BEGIN Records for this exercise

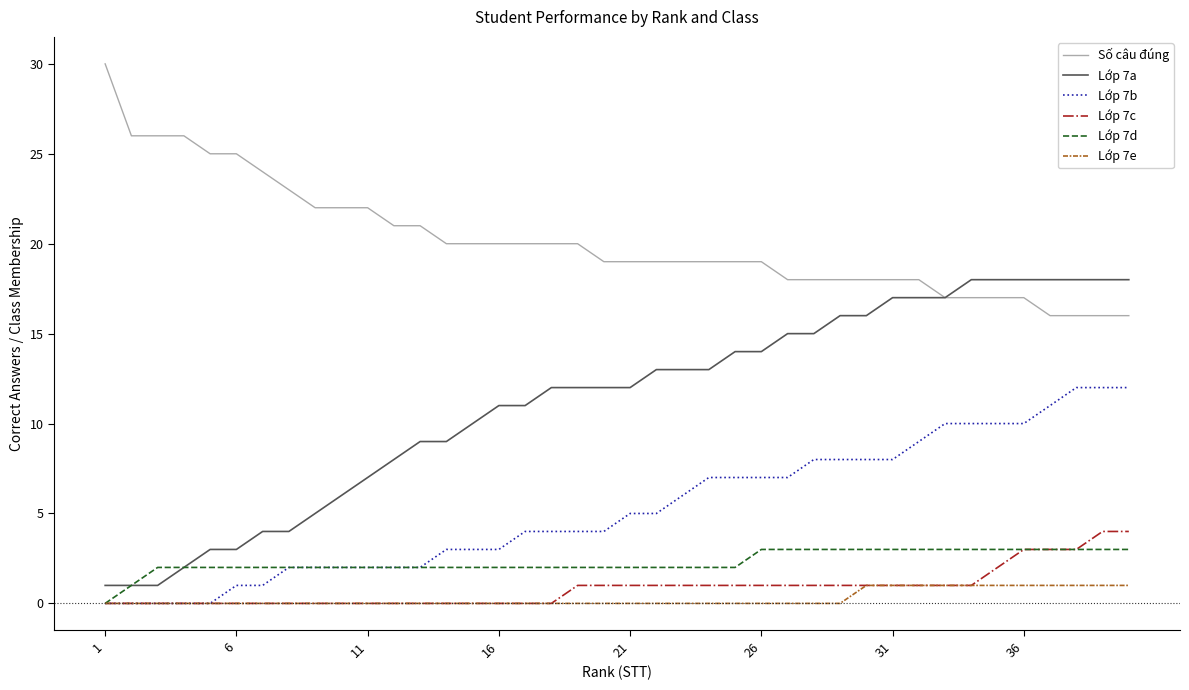

Which series has the largest total across all categories?

Số câu đúng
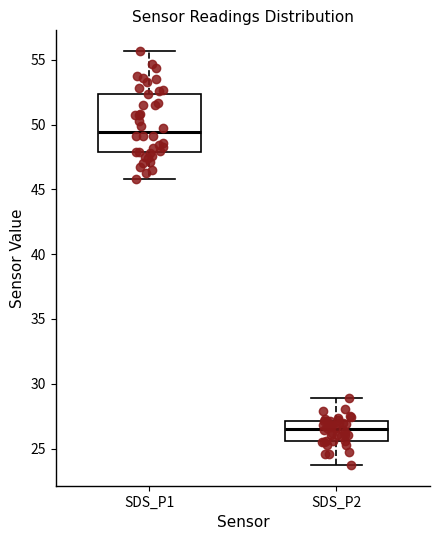

Which box's median line is the lowest?

SDS_P2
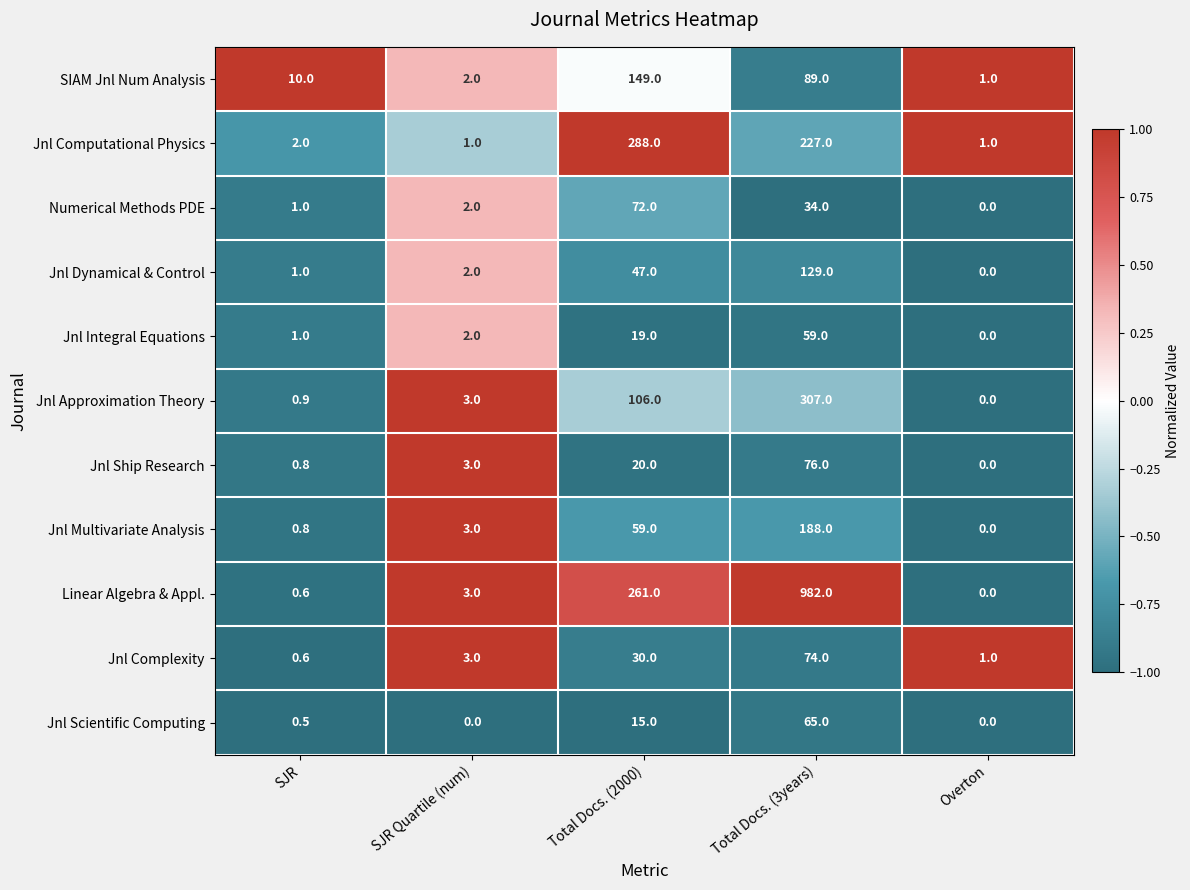

At which category does the chart reach its peak across all series?

Total Docs. (3years)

END Records for this exercise

Please give back the text of every item above word for word, leaving out the pictures.

Answer to this exercise:
Which series has the largest total across all categories?

Số câu đúng

Which box's median line is the lowest?

SDS_P2

At which category does the chart reach its peak across all series?

Total Docs. (3years)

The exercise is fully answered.